What is clustering ? Here is one definition (picked ad random from a google search : “Clustering is a data mining (machine learning) technique used to place data elements into related groups without advance knowledge of the group definitions.”
So it’s about clusters, “related groups”. Well, not related groups, I suppose, but groups containing related individuals. Generally we see rather explanations like “putting observations in groups so that the distances within the groups are as small as possible and the distances between the groups as large as possible.”
In other words : the groups come into existence by playing around with distances. And that’s what it’s all about : distances.
Distances seem easy : if you work with continuous variables you calculate the Euclidian distance, if you work with categorical variables you can calculate a jaccard distance.

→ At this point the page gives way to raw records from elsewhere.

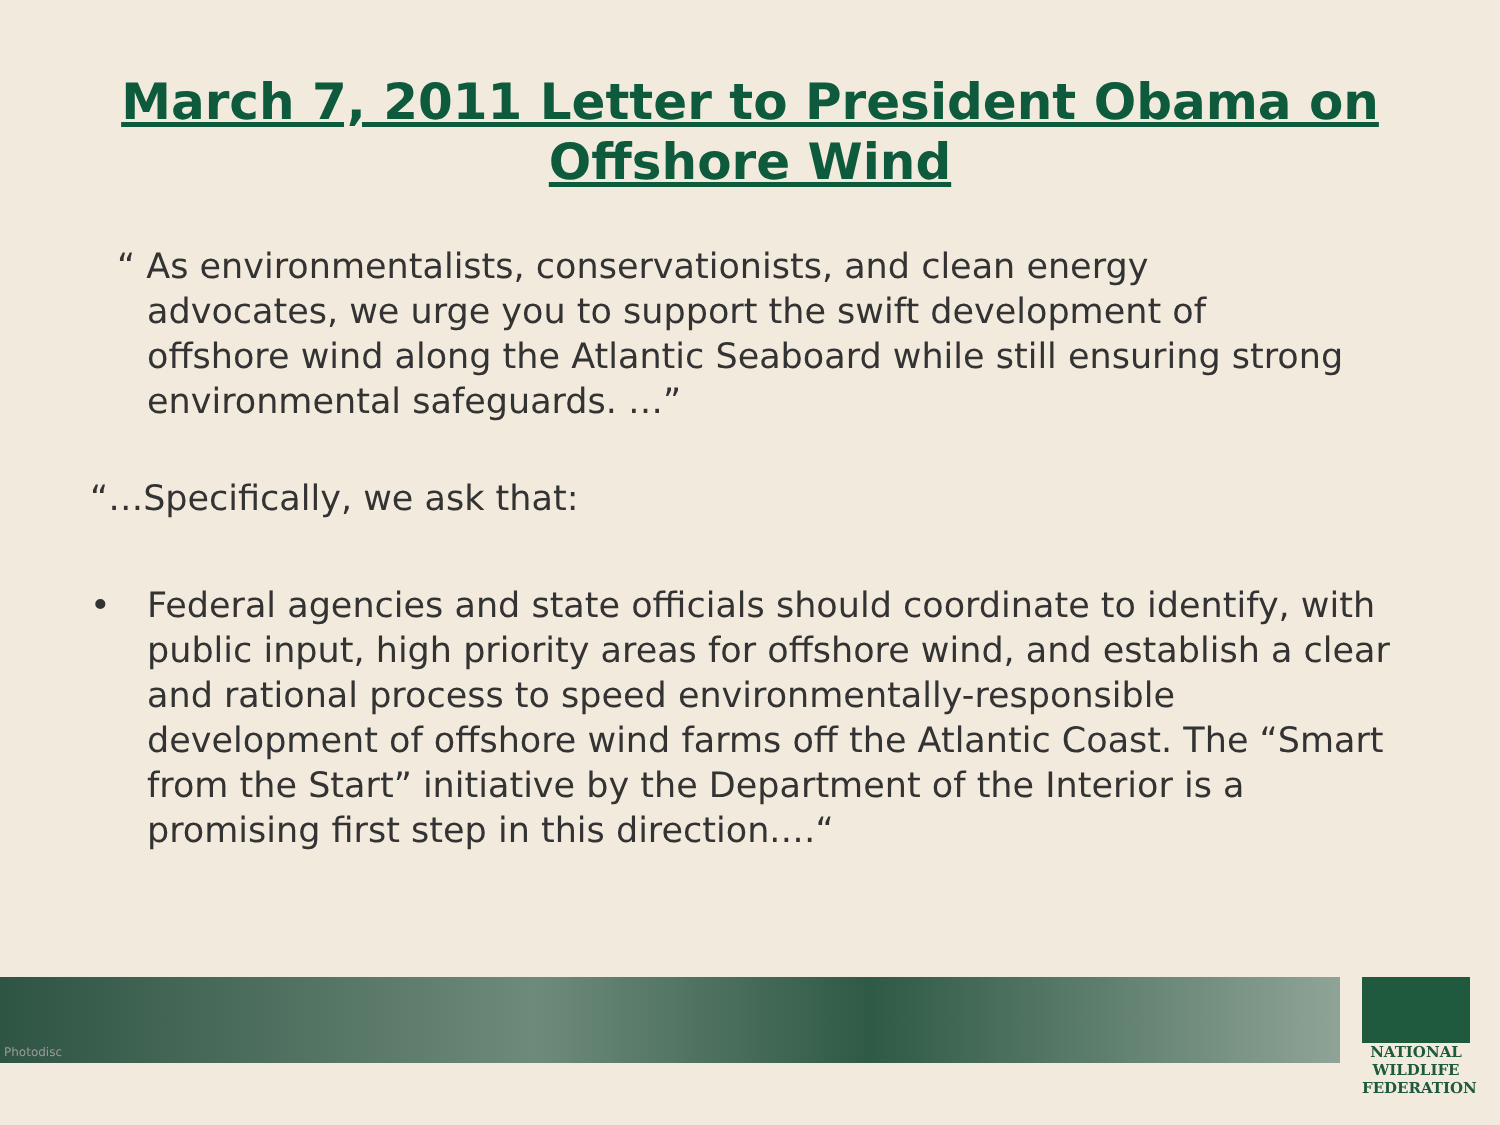March 7, 2011 Letter to President Obama on
Offshore Wind
“ As environmentalists, conservationists, and clean energy advocates, we urge you to support the swift development of offshore wind along the Atlantic Seaboard while still ensuring strong environmental safeguards. …”
“…Specifically, we ask that:
• Federal agencies and state officials should coordinate to identify, with public input, high priority areas for offshore wind, and establish a clear and rational process to speed environmentally-responsible development of offshore wind farms off the Atlantic Coast. The “Smart from the Start” initiative by the Department of the Interior is a promising first step in this direction.…“
Photodisc
NATIONAL
WILDLIFE
FEDERATION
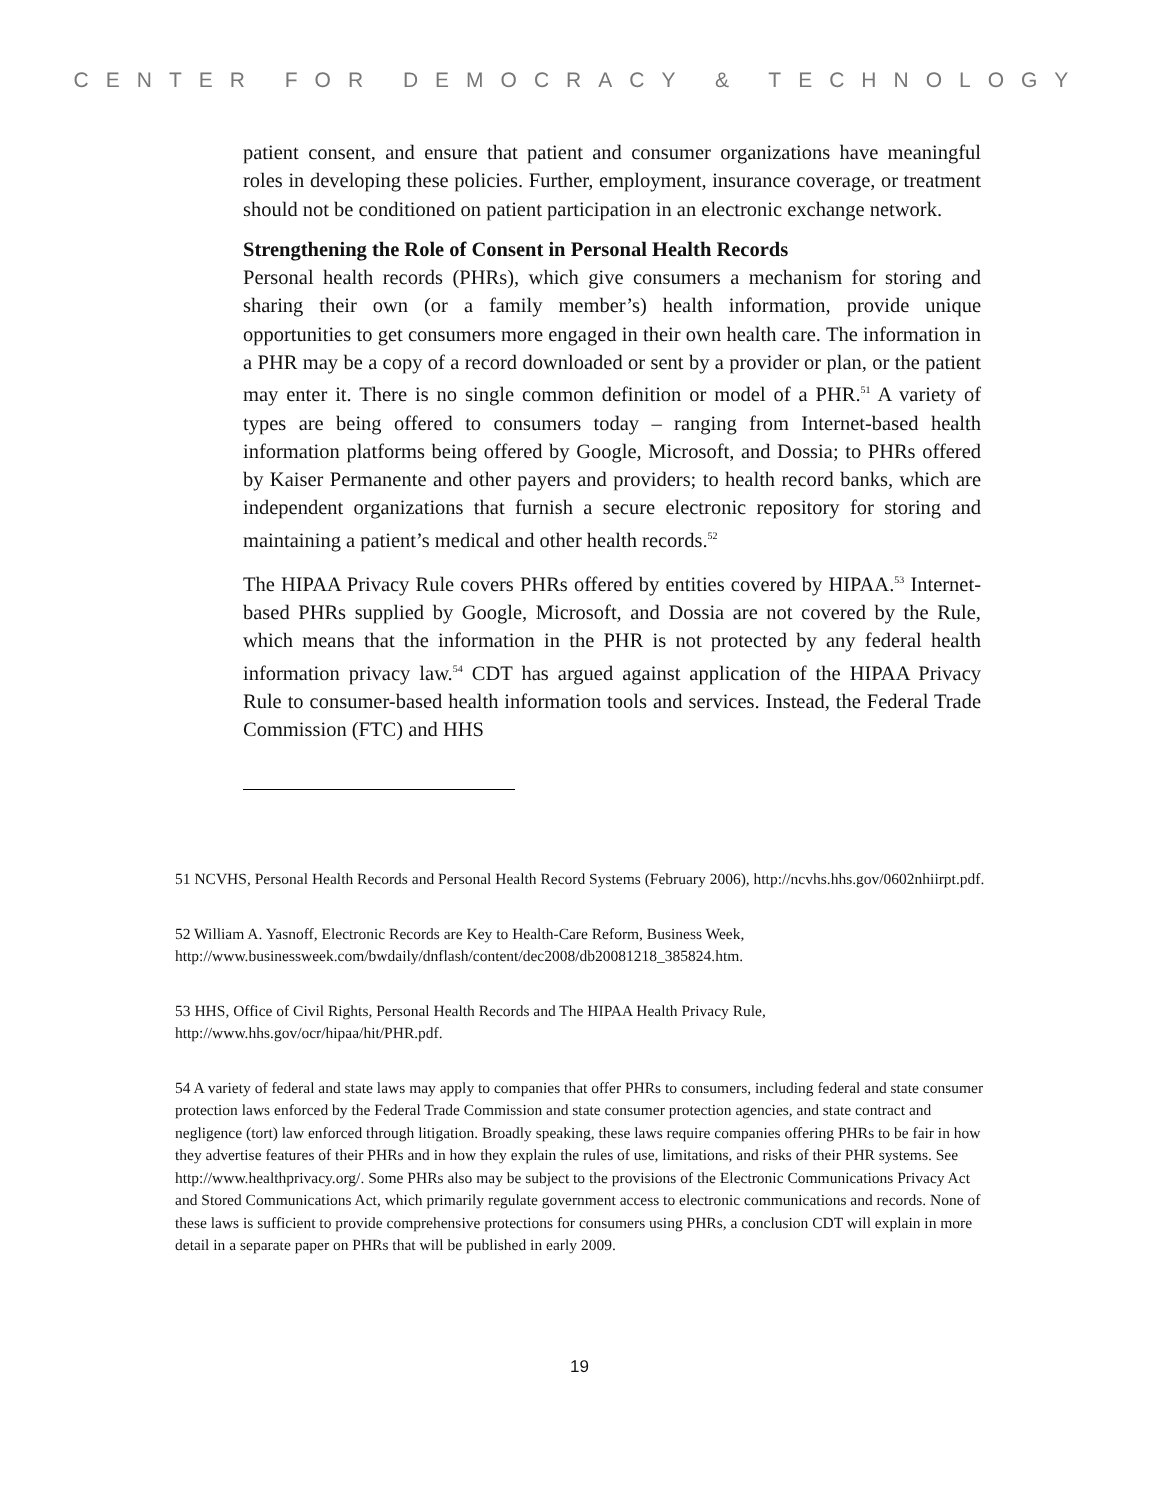CENTER FOR DEMOCRACY & TECHNOLOGY
patient consent, and ensure that patient and consumer organizations have meaningful roles in developing these policies. Further, employment, insurance coverage, or treatment should not be conditioned on patient participation in an electronic exchange network.
Strengthening the Role of Consent in Personal Health Records
Personal health records (PHRs), which give consumers a mechanism for storing and sharing their own (or a family member’s) health information, provide unique opportunities to get consumers more engaged in their own health care. The information in a PHR may be a copy of a record downloaded or sent by a provider or plan, or the patient may enter it. There is no single common definition or model of a PHR.<sup>51</sup> A variety of types are being offered to consumers today – ranging from Internet-based health information platforms being offered by Google, Microsoft, and Dossia; to PHRs offered by Kaiser Permanente and other payers and providers; to health record banks, which are independent organizations that furnish a secure electronic repository for storing and maintaining a patient’s medical and other health records.<sup>52</sup>
The HIPAA Privacy Rule covers PHRs offered by entities covered by HIPAA.<sup>53</sup> Internet-based PHRs supplied by Google, Microsoft, and Dossia are not covered by the Rule, which means that the information in the PHR is not protected by any federal health information privacy law.<sup>54</sup> CDT has argued against application of the HIPAA Privacy Rule to consumer-based health information tools and services. Instead, the Federal Trade Commission (FTC) and HHS
51 NCVHS, Personal Health Records and Personal Health Record Systems (February 2006), http://ncvhs.hhs.gov/0602nhiirpt.pdf.
52 William A. Yasnoff, Electronic Records are Key to Health-Care Reform, Business Week, http://www.businessweek.com/bwdaily/dnflash/content/dec2008/db20081218_385824.htm.
53 HHS, Office of Civil Rights, Personal Health Records and The HIPAA Health Privacy Rule, http://www.hhs.gov/ocr/hipaa/hit/PHR.pdf.
54 A variety of federal and state laws may apply to companies that offer PHRs to consumers, including federal and state consumer protection laws enforced by the Federal Trade Commission and state consumer protection agencies, and state contract and negligence (tort) law enforced through litigation. Broadly speaking, these laws require companies offering PHRs to be fair in how they advertise features of their PHRs and in how they explain the rules of use, limitations, and risks of their PHR systems. See http://www.healthprivacy.org/. Some PHRs also may be subject to the provisions of the Electronic Communications Privacy Act and Stored Communications Act, which primarily regulate government access to electronic communications and records. None of these laws is sufficient to provide comprehensive protections for consumers using PHRs, a conclusion CDT will explain in more detail in a separate paper on PHRs that will be published in early 2009.
19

With a bit of standardizing and creativity you can even mix the two.
But that is not what this post is about.
An example will make it more clear.
Suppose you want to cluster the customers of a bank. You will use variables like account balances, number of investment transactions, credit card transactions, mortgage loan balance etc.
It is perfectly possible to combine them into one euclidian distance. But does a difference of 1,000$ between the current account balances of two customers represent the same distance as for example a difference of 15 credit card transactions during the previous month ? How do you compare these two ? How do you decide that the one is more important than the other ?
Eureka ! Standardisation.
Indeed, you can standardize them, so the distributions of the variables become comparable.
But even then. Does a difference of one standard deviation (std) between current account balances represent — in the eyes of the business — the same as one std difference between number of credit card transactions ? Perhaps the bank profit increase due to a current account balance increase of one std is only half than that of a one std increase in number of credit card transactions! In that case it may be appropriate to for example divide the first measure by 2
In order to know that you have to talk to the business people for each and every comparison between two variables.
To be perfectly good the result must be a matrix of pairwise comparisons where each row and each column represents one of your variables. Realise that in some cases this matrix can be huge, as well as the amount of time you will have to spend with you business expert to discuss each pair of variables to come up with some importance ratio, or distance ratio.
And after that you have to make sure that the whole matrix is somewhat consistent. Because if your business expert is sure that variable A is twice as important as variable B and variable C is only half as important as variable A, but still, variable B is far more important than variable C, well, than “Houston we have a problem” and you will have to negotiate.
So indeed, clustering may be rather easy, but getting a good view on the appropriate distance definitions is the hard part.